Ha muerto Alfredo
Carlino. La noticia me llega como una trompada, una trompada esperada
y para la que uno tensó los abdominales. Pero la trompada me dobla
igual, me quita el resuello.
Ha muerto Alfredo
Carlino. Busco a Alfredo Gobbi, el Violín Sentimental del Tango, un
nombre, una orquesta y una época a la que Carlino estaba
irremediablemente atado. Y escuchando Racing Club me pongo a pensar
en Carlino, en el petizo Carlino, en el duende de la noche peronista,
en ese gnomo encantado de pueblo argentino, de Perón, de Evita, de
17 de Octubre, de Gatica, de los mitos de la Resistencia, de los
caños, del Retorno.
-¡Pero, querido!,
me vuelve a sonar en el oído mudo de la memoria la voz carraspienta
de Alfredo, con su disnea y su inolvidable, excepcional, única,
imbatible e insuperable energía de vivir, de pelear, de discutir, de
imponerse sobre el olvido gorila, sobre los fusilamientos, sobre los
crímenes de la oligarquía. ¡Querido!, me vuelve a gritar en el
oído mudo, son todos gorilas, eso es lo que pasa, ¡querido!
Alfredo fue lo más
parecido a un antiguo skald vikingo que pudo haber dado
nuestra epopeya argentina. Cantaba con voz gruesa y metáforas
transparentes a las sagas populares, a los héroes anónimos de la
mersa, a las victorias de su tribu y lloraba por las derrotas, por
los muertos en combate, por la desmemoria y el silencio.
El viejo boxeador,
el vendedor de libros de psicología, el enamorado de todas las
psicólogas -lacanianas o no- de Buenos Aires, fue uno de los últimos
argentinos vivos que podía dar testimonio personal de esa tarde
única, con el solcito de octubre, en la Plaza de Mayo.
-¡Yo estuve en la
Plaza, querido!, decía Alfredo y setenta años de historia pasaban
por su relato alborotado, a pura fuerza de un corazon que empujó
torrentes de sangre, cataratas de alegría, agitadas tropillas de
palabras exaltadas, apasionadas, calientes y turbias, como las
multitudes que habitaban su memoria.

## Consigna 1:
Transcribe el pasaje del fragmento que comienza en "Alfredo fue lo" y termina en "y el silencio.".
## Consigna 2:
Según el fragmento, ¿por qué Alfredo fue lo más parecido a un antiguo skald vikingo? Responde en una a tres oraciones.
El listado que aparece a continuación es material independiente del fragmento.

## Listado guardado:
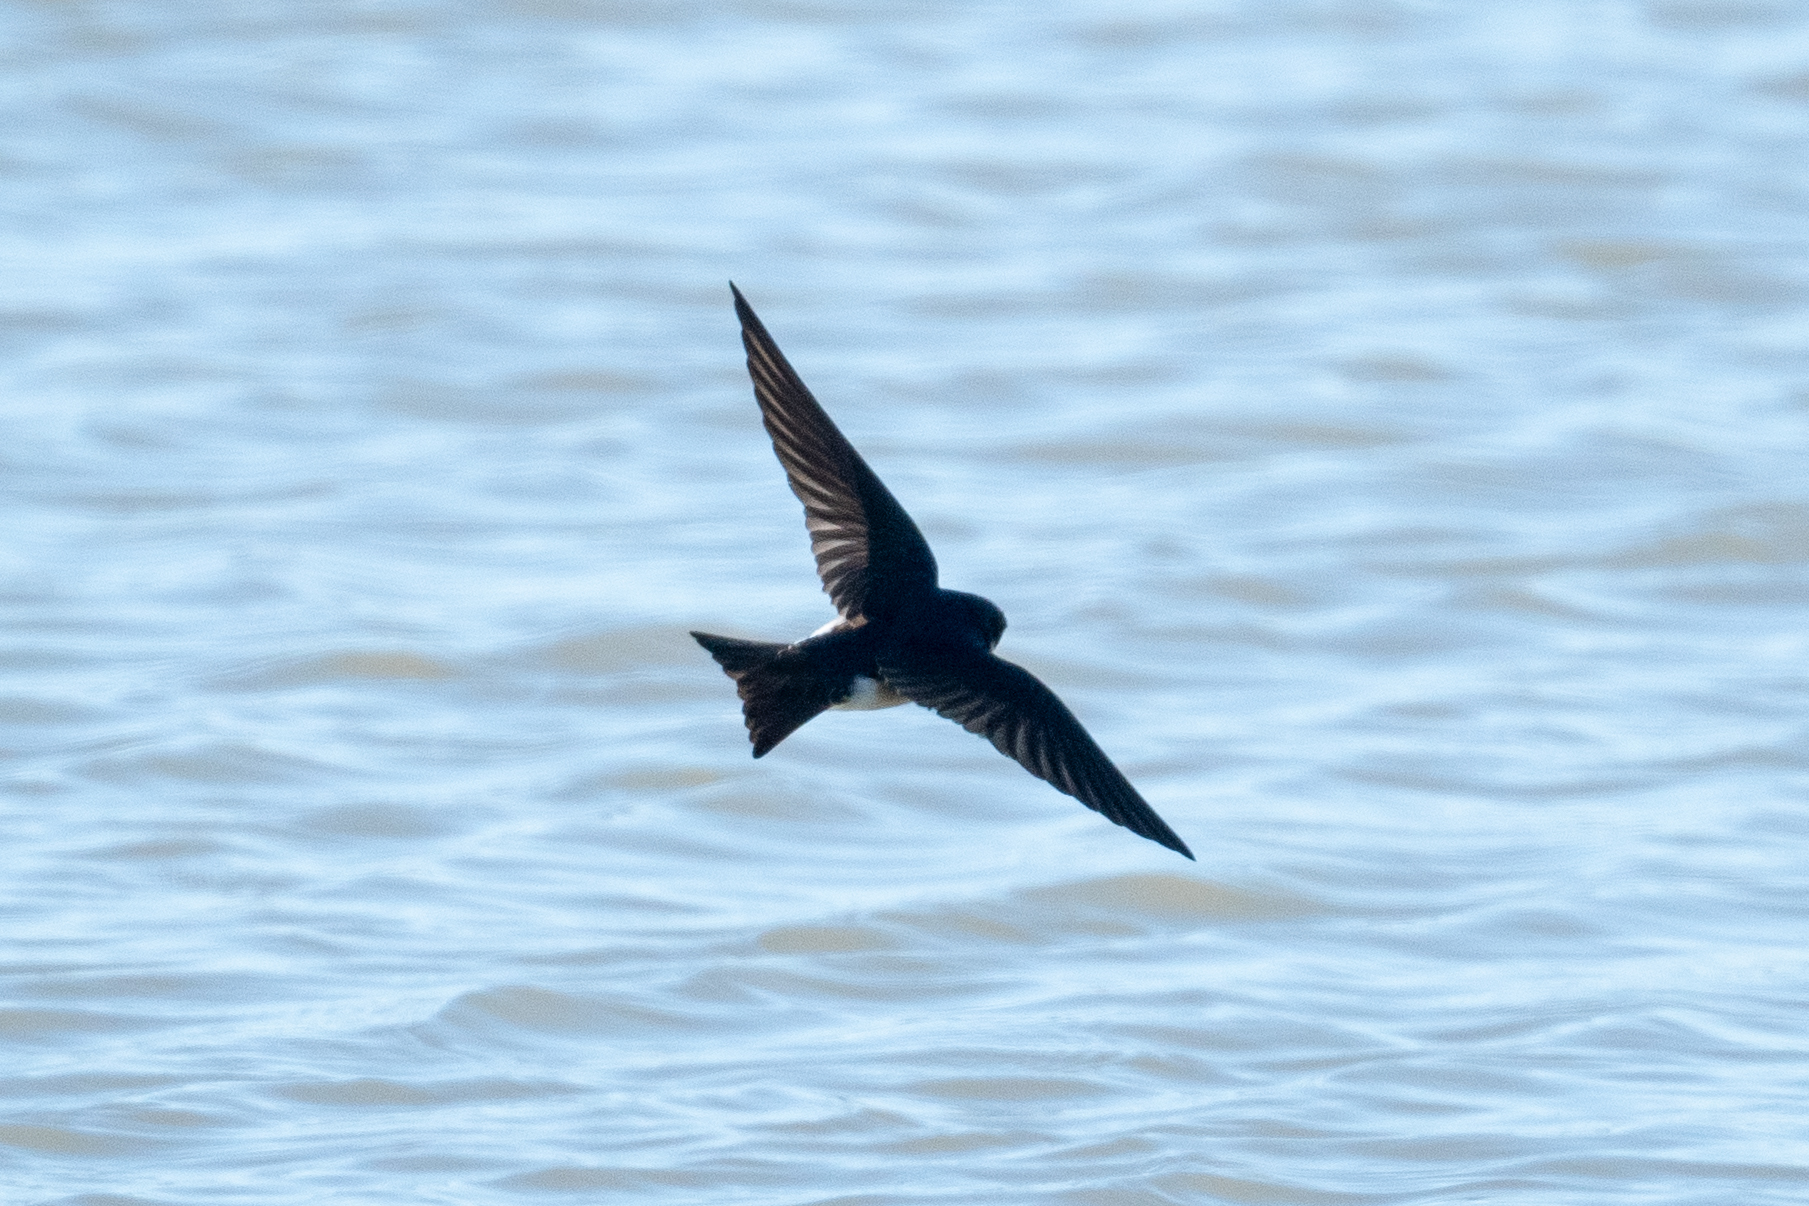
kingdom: Animalia
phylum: Chordata
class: Aves
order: Passeriformes
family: Hirundinidae
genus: Tachycineta
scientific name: Tachycineta bicolor
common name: Tree swallow
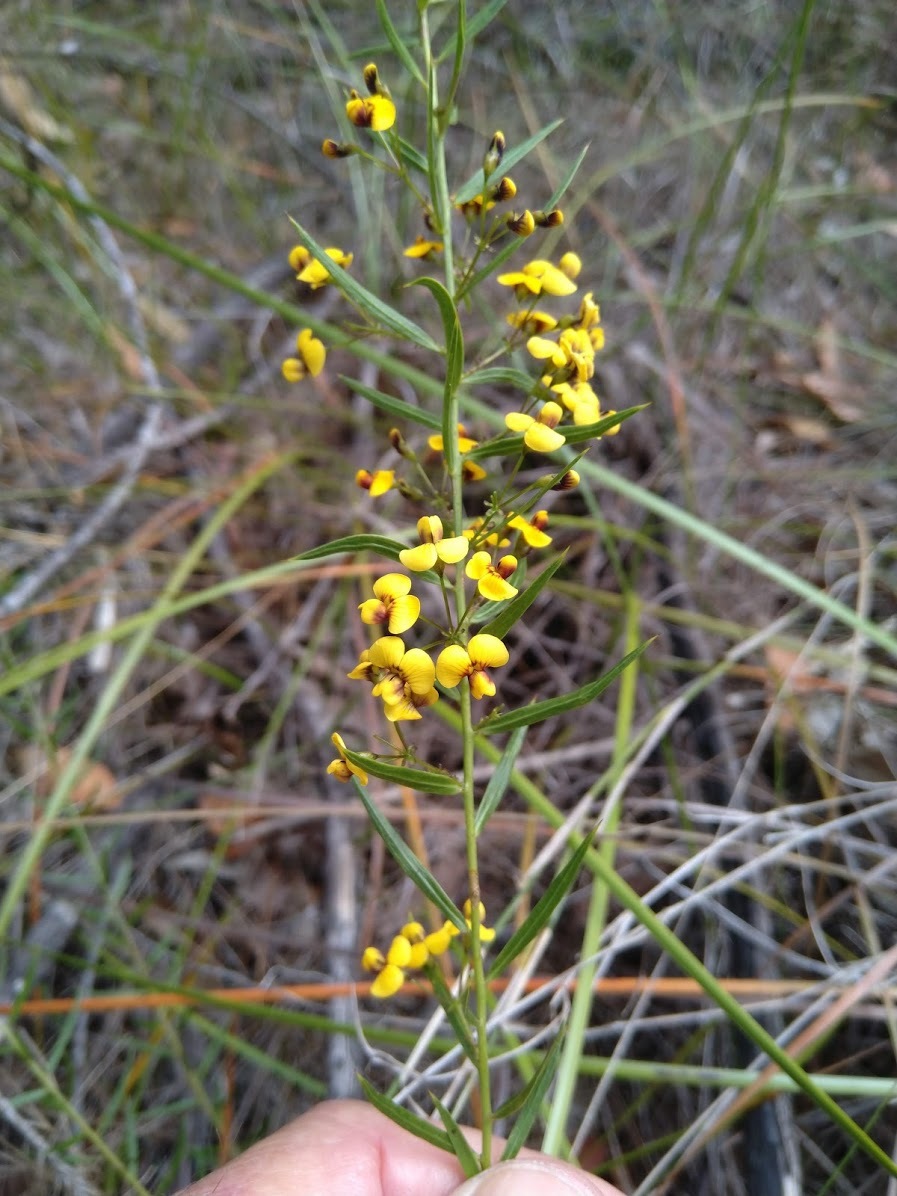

## Respuesta completa 1:
Alfredo fue lo más
parecido a un antiguo skald vikingo que pudo haber dado
nuestra epopeya argentina. Cantaba con voz gruesa y metáforas
transparentes a las sagas populares, a los héroes anónimos de la
mersa, a las victorias de su tribu y lloraba por las derrotas, por
los muertos en combate, por la desmemoria y el silencio.

## Respuesta completa 2:
Porque cantaba con voz gruesa y metáforas transparentes a las sagas populares, a los héroes anónimos de la mersa y a las victorias de su tribu. Además, lloraba por las derrotas, por los muertos en combate, por la desmemoria y el silencio.